Bank Indonesia alirkan likuiditas Rp300 triliun sejak awal tahun
Bank sentral berharap agar stimulus fiskal dari pemerintah tepat sasaran, sehingga bisa mendorong konsumsi masyarakat dan mendukung keberlanjutan UMKM dan dunia usaha
Jakarta Raya
JAKARTA
Bank Indonesia mengatakan telah melakukan penyaluran likuiditas ke sektor perbankan sebanyak hampir Rp300 triliun sejak awal tahun.
Namun likuiditas tersebut, kata Bank Indonesia, belum mampu menggerakkan sektor riil.

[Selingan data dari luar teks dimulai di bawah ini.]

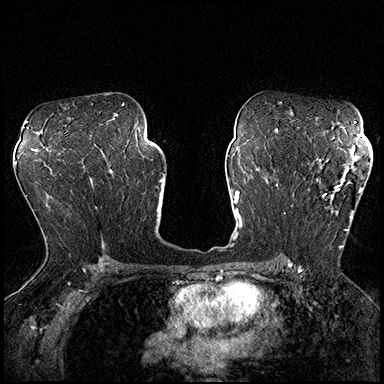
Breast MRI (dynamic contrast-enhanced), one axial slice; slice 113 of 200 in the series (ordered by position); dynamic contrast-enhanced series, time point 2 of 8 at this slice position (early post-contrast); 3 T; TE 2.3 ms, TR 4.4 ms; 1 mm slice thickness; 384 × 384 image matrix, field of view 360 × 360 mm. Female patient.
Structures marked on this image (semi-automatically segmented with operator editing):
- enhancing-tissue mask used for the functional tumour volume (all voxels passing the contrast-enhancement thresholds inside the analysis volume; usually the tumour): bounding box <292,162,363,249> (left, top, right, bottom; pixels)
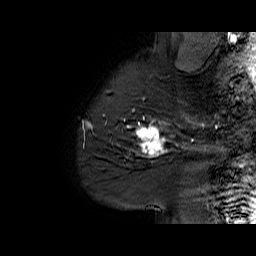
Breast MRI (dynamic contrast-enhanced), one sagittal slice. Slice 52 of 60 in the series (ordered by position). Dynamic contrast-enhanced series, time point 2 of 6 at this slice position (early post-contrast). 1.5 T. TE 6.1 ms, TR 32.9 ms. 256 × 256 image matrix. Female patient. Case-level facts recorded for this patient, not image findings: setting: breast cancer imaged before/during neoadjuvant chemotherapy; receptor status: HER2-positive.
Structures marked on this image (semi-automatic segmentation, software-assisted and operator-edited):
- analysis volume of interest (the breast-tissue region the enhancement analysis was run in; not a lesion): box from (x=127, y=95) to (x=194, y=165) px
- tumour enhancement mask (voxels above the 100 % enhancement threshold inside the analysis volume of interest): (x=127, y=98)–(x=193, y=156)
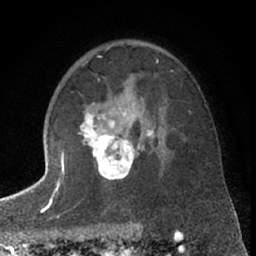
Breast MRI (dynamic contrast-enhanced), one axial slice; position 44 of 66 along the scan axis; cropped to one breast; dynamic contrast-enhanced series, time point 2 of 7 at this slice position (early post-contrast); 1.5 T; TE 3 ms, TR 6.3 ms; 2.4 mm slice thickness; 256 × 256 image matrix. Female patient.
Outlined on this slice (semi-automatic segmentation, software-assisted and operator-edited):
- enhancing-tissue mask used for the functional tumour volume (all voxels passing the contrast-enhancement thresholds inside the analysis volume; usually the tumour): bounding box (x1, y1, x2, y2) in pixels: (63, 112, 158, 181)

“Quantitative easing hampir Rp300 triliun sejak awal tahun yang artinya likuiditas perbankan lebih dari cukup. Kenapa belum mengalir ke sektor riil? Inilah peran dari stimulus fiskal,” ujar Gubernur Bank Indonesia Perry Warjiyo, dalam rapat kerja virtual bersama Komisi XI DPR RI di Jakarta, Rabu.
Perry Warjiyo mengatakan, bank sentral terus menjalin komunikasi dengan pemerintah agar stimulus fiskal yang diberikan bisa tepat sasaran, sehingga bisa mendorong konsumsi masyarakat serta mendukung keberlanjutan UMKM dan dunia usaha.
Perry menambahkan, selain lewat quantitative easing, BI sudah melakukan penurunan suku bunga sehingga suku bunga acuan saat ini sebesar 4,5 persen.
Lebih lanjut, Perry juga mengatakan siap untuk mengambil kebijakan pelonggaran likuiditas lebih lanjut dengan melakukan quantitative easing melalui operasi moneter ataupun pelonggaran Giro Wajib Minimum (GWM) perbankan apabila dibutuhkan untuk menjaga likuiditas perbankan dan juga sektor jasa keuangan.